I’ve been trying to develop a tropical storm satellite image browsing tool using the public GOES-R s3 buckets, and rather predictably I ran into a significant slowdown when changing from reading a sample of locally-downloaded files to reading the s3 objects directly. I moved my code to an EC2 instance on us-east-1 (which should be the same region as the noaa-goes16 bucket), but the loading times actually increased from 3-4 seconds to 5-6. I’m not sure yet why that is.
Ideally I wanted to be able to do simple processing on the images without having to process and host .zarr or .json files for each NetCDF. I did try the method for creating reference jsons outlined at Fake it until you make it — Reading GOES NetCDF4 data on AWS S3 as Zarr for rapid data access | by Lucas Sterzinger | pangeo | Medium, but I’m concerned about the cost of uploading and hosting something like that - the mesoscale data is scanned once a minute, and even taking into account the subsets scanned during active tropical cyclones in the Atlantic, there are something like 11 million files.

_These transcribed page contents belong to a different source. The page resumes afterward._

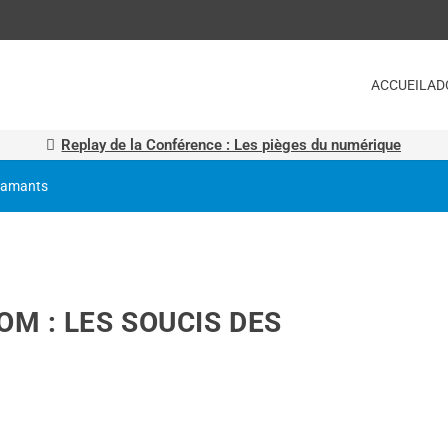
ACCUEIL
AD
Replay de la Conférence : Les pièges du numérique
iamants
M : LES SOUCIS DES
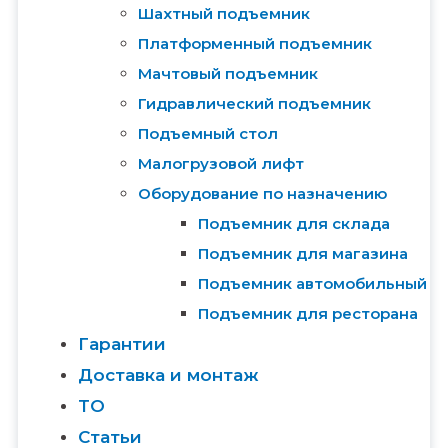
Шахтный подъемник
Платформенный подъемник
Мачтовый подъемник
Гидравлический подъемник
Подъемный стол
Малогрузовой лифт
Оборудование по назначению
Подъемник для склада
Подъемник для магазина
Подъемник автомобильный
Подъемник для ресторана
Гарантии
Доставка и монтаж
ТО
Статьи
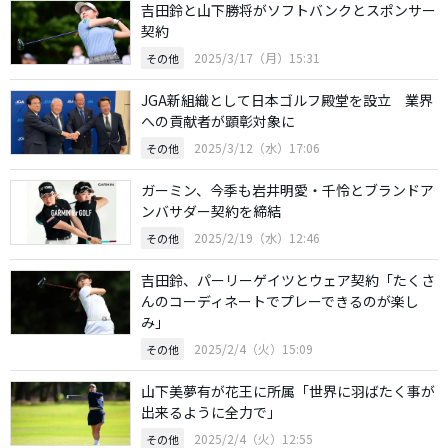
吉田鈴と山下勝将がソフトバンクとスポンサー
契約
2025/3/17（月）15:31
その他
JGA新組織として日本ゴルフ殿堂を設立 業界
への貢献者が顕彰対象に
2025/3/12（水）17:06
その他
ガーミン、今季も岩井明愛・千怜とブランドア
ンバサダー契約を締結
2025/2/19（水）12:46
その他
吉田鈴、パーリーゲイツとウェア契約「たくさ
んのコーディネートでプレーできるのが楽し
み」
2025/2/4（火）15:09
その他
山下美夢有が花王に所属「世界に羽ばたく事が
出来るように全力で」
2025/2/4（火）12:55
その他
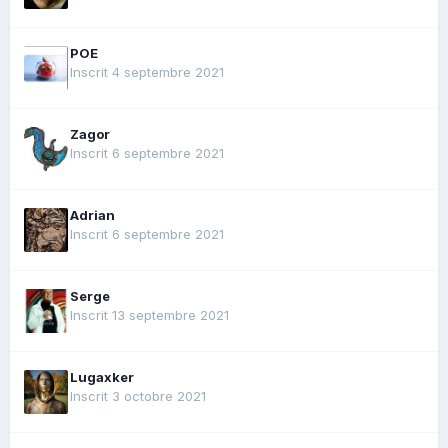
POE
Inscrit 4 septembre 2021
Zagor
Inscrit 6 septembre 2021
Adrian
Inscrit 6 septembre 2021
Serge
Inscrit 13 septembre 2021
Lugaxker
Inscrit 3 octobre 2021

I could reduce that number a bit by only referencing the mesoscale scans that actually contain a cyclone, but not to any size that would actually make sense for an individual to host online.
Since this is essentially a browsing tool, I would need to be able to switch from file to file pretty quickly - I’d be fine with a 1-2 second lag, but I’m getting more like 5-6 on EC2. I’m pretty new to netCDF and AWS (this was a final project for a machine learning bootcamp) so any suggestions to either speed things up or change how I’m approaching the problem would be quite welcome!
For reference, a rough demo of the browser is available at: http://mesoscale-env.eba-np7r4e3n.us-east-1.elasticbeanstalk.com
(Please forgive the upside-down image plots and broken download buttons - I’m waiting to fix those until I have a better handle on what is feasible for speed).